The O’Shaughnessy Tiny Titans stock-picking strategy focuses on low-price micro-cap stocks that meet criteria for value, size and momentum factors. Small-cap stocks normally do well during economic recoveries.
There is a feeling of optimism among investors driven by positive vaccine trials and improving economic expectations, especially among smaller firms. Shares of small U.S. companies have soared past larger firms for 2020 after last month’s rally continued into December. According to data reported by the Wall Street Journal, the gain for the small-cap Russell 2000 index for the year surpassed that of the mid- and large-cap S&P 500 index early last week for the first time in 2020. The small-cap index is up 14.6% this year through December 11, compared with a gain of 13.4% for the mid- and large-cap index. AAII’s O’Shaughnessy Tiny Titans approach is up 25.4% year-to-date through November 30.
For the patient investor with the ability to withstand the higher short-term volatility and risk of micro-cap stocks, there is the potential for strong long-term returns. As of November 30, AAII’s O’Shaughnessy Tiny Titans screening model has an annual gain since inception (1998) of 22.2%, versus 7.9% for the S&P SmallCap 600 index in the same period.
Investing in Micro-Cap Companies Using the O’Shaughnessy Tiny Titans Screen
AAII tracks several screens from James O’Shaughnessy, the founder and chairman of O’Shaughnessy Asset Management LLC, an asset management firm headquartered in Stamford, Connecticut. The O’Shaughnessy screens that AAII has developed are based on the strategies outlined in his books What Works on Wall Street: A Guide to the Best-Performing Investment Strategies of All Time, (3rd Edition, 2005, McGraw-Hill) and Predicting the Markets of Tomorrow: A Contrarian Investment Strategy for the Next Twenty Years, (2006, Penguin Group). It is from the latter book that the concept of the Tiny Titans approach was derived.

* _Exercise set_:
**1)** Check each statement against the Tiny Titans text and say yes or no for each, quoting the exact words that settle it. (a) The Russell 2000 index is up 14.6% this year through December 11. (b) The Tiny Titans approach was derived from What Works on Wall Street. (c) The S&P SmallCap 600 index has an annual gain of 22.2% since 1998.
**2)** Supply the next part of the Tiny Titans text, picking up right after its last sentence.
The rows play no part in any of this.

* _Extracted records_:
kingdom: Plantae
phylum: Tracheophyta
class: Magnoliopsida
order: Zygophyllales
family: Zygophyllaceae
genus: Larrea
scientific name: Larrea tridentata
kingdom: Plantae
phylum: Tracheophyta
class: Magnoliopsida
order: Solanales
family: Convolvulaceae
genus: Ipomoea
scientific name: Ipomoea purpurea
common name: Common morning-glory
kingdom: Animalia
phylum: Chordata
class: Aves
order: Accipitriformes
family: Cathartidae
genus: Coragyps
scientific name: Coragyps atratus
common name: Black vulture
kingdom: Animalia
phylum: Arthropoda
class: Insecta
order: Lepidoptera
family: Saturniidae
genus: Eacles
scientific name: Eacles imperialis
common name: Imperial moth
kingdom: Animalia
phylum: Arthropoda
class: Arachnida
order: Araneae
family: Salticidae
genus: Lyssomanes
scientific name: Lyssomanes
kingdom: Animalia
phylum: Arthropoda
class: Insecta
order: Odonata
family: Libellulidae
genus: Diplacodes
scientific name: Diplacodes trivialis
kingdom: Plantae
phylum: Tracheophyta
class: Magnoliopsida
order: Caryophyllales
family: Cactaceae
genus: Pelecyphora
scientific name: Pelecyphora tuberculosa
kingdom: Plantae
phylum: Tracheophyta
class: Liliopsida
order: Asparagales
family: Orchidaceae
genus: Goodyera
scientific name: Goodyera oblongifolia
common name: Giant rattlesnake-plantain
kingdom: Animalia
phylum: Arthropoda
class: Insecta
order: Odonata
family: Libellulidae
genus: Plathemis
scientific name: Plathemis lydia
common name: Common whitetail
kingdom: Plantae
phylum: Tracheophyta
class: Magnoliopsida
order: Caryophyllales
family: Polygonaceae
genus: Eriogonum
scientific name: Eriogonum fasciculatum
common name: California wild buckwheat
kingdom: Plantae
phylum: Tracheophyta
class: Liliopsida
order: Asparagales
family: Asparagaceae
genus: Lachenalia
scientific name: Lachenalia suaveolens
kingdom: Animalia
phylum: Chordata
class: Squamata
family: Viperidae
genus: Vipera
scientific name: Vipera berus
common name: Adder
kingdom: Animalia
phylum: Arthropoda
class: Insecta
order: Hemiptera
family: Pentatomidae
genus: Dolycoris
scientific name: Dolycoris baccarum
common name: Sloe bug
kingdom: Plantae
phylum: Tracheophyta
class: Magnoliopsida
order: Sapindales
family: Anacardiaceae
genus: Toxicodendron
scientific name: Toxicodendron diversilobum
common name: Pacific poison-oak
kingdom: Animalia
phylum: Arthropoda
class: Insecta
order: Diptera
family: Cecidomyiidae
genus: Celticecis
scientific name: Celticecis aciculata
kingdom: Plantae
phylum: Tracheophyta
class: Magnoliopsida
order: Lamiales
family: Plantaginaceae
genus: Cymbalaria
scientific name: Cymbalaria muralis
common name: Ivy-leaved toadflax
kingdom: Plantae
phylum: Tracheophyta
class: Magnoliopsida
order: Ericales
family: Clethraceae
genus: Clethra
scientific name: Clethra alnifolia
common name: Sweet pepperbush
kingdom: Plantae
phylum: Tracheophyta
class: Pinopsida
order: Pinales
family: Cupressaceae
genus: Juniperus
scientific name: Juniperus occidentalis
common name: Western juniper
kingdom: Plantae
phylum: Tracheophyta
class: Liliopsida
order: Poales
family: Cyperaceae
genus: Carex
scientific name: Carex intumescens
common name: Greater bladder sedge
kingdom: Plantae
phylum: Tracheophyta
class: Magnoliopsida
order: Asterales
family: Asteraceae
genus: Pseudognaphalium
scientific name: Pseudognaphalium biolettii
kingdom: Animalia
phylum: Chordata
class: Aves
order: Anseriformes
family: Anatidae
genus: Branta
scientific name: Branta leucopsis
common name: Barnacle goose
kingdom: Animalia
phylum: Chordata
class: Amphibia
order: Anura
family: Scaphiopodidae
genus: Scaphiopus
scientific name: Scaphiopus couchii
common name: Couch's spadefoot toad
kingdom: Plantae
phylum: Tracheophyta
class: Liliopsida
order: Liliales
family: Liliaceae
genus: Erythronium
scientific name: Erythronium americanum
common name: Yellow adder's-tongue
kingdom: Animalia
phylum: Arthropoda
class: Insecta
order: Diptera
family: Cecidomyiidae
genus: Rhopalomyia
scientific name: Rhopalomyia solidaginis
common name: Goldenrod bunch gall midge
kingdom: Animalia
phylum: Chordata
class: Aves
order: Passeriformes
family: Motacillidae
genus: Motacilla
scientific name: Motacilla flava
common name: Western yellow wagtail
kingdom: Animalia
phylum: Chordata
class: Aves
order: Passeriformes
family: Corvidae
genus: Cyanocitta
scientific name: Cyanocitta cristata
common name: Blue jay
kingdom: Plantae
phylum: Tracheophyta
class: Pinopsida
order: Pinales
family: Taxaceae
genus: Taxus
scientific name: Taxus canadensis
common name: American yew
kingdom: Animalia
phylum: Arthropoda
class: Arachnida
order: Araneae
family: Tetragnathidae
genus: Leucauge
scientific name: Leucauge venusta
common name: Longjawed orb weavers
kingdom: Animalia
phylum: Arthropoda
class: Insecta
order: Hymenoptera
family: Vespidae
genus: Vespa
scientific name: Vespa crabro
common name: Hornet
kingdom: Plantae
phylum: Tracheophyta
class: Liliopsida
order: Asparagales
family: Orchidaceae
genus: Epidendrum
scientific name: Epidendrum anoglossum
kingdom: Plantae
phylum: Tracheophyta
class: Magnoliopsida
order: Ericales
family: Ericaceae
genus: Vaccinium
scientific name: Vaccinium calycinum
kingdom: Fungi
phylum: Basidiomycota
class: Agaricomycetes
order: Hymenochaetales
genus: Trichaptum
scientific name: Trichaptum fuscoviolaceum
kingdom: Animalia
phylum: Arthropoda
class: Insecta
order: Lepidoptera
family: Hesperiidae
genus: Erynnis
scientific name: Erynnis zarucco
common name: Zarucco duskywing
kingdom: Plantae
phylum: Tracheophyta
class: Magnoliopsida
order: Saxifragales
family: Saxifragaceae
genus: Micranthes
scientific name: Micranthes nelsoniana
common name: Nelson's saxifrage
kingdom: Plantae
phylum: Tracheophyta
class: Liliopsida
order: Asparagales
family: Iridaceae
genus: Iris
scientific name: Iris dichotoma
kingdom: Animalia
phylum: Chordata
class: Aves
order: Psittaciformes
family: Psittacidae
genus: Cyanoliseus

* _Answers to the problems_:
**1)**
(a) Yes: "The small-cap index is up 14.6% this year through December 11"
(b) No: "It is from the latter book that the concept of the Tiny Titans approach was derived." The latter book is Predicting the Markets of Tomorrow.
(c) No: "has an annual gain since inception (1998) of 22.2%, versus 7.9% for the S&P SmallCap 600 index in the same period"

**2)**
The Tiny Titans approach focuses on low-price micro-cap stocks. Much research has been done regarding the success of investing in this market-cap category. AAII’s Model Shadow Stock Portfolio is based on a study that showed that small- and micro-cap stocks tend to outperform the overall market over long periods.
O’Shaughnessy believes the reason for this outperformance is that few analysts follow these small stocks. Also, many institutional investors and mutual funds cannot trade these stocks without moving the price due to the relatively small number of outstanding shares. This leaves room for surprises, which can lead to a performance “pop.” O’Shaughnessy also says that micro-cap stocks have a low correlation with the overall stock market, making them a potential hedge in a portfolio of larger-cap stocks.
Low Price-to-Sales Ratio & Strong Price Strength Relative to the Market
AAII’s version of O’Shaughnessy’s Tiny Titans stock screen consists of very few criteria. First, all foreign stocks and over-the-counter stocks are eliminated. Next, a stock’s market capitalization must be between $25 million and $250 million. For the universe of exchange-listed (non-OTC) stocks as of the end of November, the median market cap was $1,002.3 million and the average market cap was $11,020.3 million.
After filtering out the larger-capitalization stocks, the Tiny Titans screen looks for stocks with price-to-sales ratios of less than 1.0. This ratio compares the current stock price to the sales of a company. O’Shaughnessy uses this as a proxy for “cheapness,” as opposed to a price-earnings ratio. He reasons that all viable companies have sales, and sales are harder to manipulate than earnings. In his book What Works on Wall Street, O’Shaughnessy found that stocks with low price-to-sales ratios produced higher returns.
Finally, O’Shaughnessy thinks investors should hold 25 stocks in this micro-cap portfolio to diversify the risk that goes along with holding such volatile stocks. He narrowed the list to the 25 stocks with the highest 52-week relative strength as compared to the S&P 500. So, on a monthly basis, AAII tracks only those 25 companies with the highest 52-week relative strength. As of the end of November, the 25 companies passing the O’Shaughnessy Tiny Titans strategy ranked in the top 89% of all stocks regarding 52-week relative price strength.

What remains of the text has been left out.